In 2022, I sang Benjamin Britten’s “War Requiem” at the Royal Albert Hall. During the performance a spotlit figure caught my eye, moving his hands dynamically and expressively with the musical flow, but who was neither a conductor, nor a singer, nor an instrumentalist. That figure was Paul Whittaker: a Deaf musician who uses British Sign Language to interpret musical works with major choirs and orchestras. 

On the same day I interviewed Whittaker, the Los Angeles Philharmonic and Gustavo Dudamel performed Beethoven’s “Fidelio” at the Barbican in a staging co-created with Deaf West Theatre. Their artists signed the dialogue scenes intercutting the music, and doubled the singers’ roles; the Financial Times’s review described “a sense that another dimension had opened up, giving a deeper appreciation of Beethoven’s embrace of humanity in the opera.” It’s a sign that the classical music world is starting to address itself to the experiences and imaginations of the Deaf community. Deafness is part of musical history: Beethoven is the most obvious instance, but Vaughan Williams, Smetana and Fauré also experienced hearing loss. 

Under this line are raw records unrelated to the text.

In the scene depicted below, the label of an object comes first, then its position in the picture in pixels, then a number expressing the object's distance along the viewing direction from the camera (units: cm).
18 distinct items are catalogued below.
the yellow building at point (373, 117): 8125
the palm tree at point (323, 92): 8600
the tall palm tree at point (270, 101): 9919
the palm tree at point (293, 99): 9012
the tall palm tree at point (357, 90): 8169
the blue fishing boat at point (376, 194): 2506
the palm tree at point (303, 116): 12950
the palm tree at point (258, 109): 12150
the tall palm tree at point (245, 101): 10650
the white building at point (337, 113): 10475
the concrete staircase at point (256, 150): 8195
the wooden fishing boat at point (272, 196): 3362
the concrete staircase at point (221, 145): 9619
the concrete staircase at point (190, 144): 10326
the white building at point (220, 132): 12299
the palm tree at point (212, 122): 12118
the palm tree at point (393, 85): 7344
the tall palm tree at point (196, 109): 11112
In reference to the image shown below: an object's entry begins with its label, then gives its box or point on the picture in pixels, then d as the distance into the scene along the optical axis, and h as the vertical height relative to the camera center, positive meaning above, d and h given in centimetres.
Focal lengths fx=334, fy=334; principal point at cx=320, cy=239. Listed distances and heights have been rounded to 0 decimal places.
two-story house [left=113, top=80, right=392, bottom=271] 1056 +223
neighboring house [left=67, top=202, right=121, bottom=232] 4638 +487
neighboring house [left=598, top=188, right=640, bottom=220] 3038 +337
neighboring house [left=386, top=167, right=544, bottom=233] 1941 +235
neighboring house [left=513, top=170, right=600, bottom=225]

Whittaker’s work has implications for hearing and d/Deaf audiences alike. The Deaf community has a complex and multifaceted relationship to music, as Whittaker explained to me. While there are of course many notable d/Deaf musicians, he noted that some Deaf people—often from the older generation—feel that the art form is not for them. 

Such resistance has its roots in the historical exclusion of BSL. It was only officially recognized as a minority language in the UK in 2002, and given legal protections in 2022. Teaching BSL to Deaf children was banned until the 1970s. Its opponents insisted that “oralism”—speech in combination with lip reading—was the only way they could learn to communicate. Music, as a hearing-centric art form, was caught in this cultural crossfire. Currently, Music and the Deaf, founded by Whittaker in 1988, is the only UK charity exploring the enriching role music can play in the lives of people experiencing different levels of hearing loss. 

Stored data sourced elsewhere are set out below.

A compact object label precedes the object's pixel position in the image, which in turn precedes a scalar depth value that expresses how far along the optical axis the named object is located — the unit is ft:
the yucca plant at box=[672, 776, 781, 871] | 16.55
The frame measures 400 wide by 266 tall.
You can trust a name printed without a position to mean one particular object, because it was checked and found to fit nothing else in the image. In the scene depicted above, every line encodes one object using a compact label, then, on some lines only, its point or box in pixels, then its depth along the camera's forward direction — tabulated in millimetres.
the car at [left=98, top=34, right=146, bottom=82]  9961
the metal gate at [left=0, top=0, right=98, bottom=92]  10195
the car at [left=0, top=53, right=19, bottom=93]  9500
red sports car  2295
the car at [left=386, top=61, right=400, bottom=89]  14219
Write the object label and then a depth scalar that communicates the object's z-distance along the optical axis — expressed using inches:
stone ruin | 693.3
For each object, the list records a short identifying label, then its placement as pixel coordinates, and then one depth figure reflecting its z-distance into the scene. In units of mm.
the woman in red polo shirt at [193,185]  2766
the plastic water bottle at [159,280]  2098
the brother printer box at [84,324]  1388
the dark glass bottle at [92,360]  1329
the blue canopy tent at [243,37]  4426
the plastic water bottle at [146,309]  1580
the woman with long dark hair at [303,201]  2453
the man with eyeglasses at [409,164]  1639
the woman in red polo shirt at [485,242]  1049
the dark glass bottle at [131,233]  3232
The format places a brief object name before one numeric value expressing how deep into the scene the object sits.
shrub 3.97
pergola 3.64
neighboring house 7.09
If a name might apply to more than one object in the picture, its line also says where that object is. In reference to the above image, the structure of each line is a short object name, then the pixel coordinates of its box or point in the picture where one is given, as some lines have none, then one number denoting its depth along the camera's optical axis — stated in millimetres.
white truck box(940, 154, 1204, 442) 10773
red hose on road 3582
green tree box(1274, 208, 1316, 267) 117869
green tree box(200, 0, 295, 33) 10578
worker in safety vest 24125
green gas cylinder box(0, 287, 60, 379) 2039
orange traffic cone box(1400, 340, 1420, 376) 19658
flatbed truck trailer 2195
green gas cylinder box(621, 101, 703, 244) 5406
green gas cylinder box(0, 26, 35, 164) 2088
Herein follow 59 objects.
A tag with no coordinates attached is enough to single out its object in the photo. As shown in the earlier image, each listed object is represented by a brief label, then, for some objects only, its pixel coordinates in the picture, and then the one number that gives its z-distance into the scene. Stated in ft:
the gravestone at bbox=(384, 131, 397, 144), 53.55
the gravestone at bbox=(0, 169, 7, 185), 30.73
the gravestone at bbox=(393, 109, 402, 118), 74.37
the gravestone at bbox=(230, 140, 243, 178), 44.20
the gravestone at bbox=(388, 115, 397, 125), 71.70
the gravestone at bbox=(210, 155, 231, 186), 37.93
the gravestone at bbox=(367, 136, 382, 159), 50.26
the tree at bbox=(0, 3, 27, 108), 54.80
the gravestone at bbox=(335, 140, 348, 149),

Whittaker’s schedule is comparable to that of a top international soloist. When we spoke over Zoom, with his BSL interpreter Stephen, he had just returned from Malmö, where he’d been creating a version of Ravel’s “Ma mère l’Oye” accessible to the d/Deaf community, and then traveled to the Isle of Skye, via a Sunday concert at Wigmore Hall in London, for a series of workshops with the National Youth Choir, creating games and activities using the Kodály method. Next stop? Ludwigsburg, to work with the Mahler Chamber Orchestra.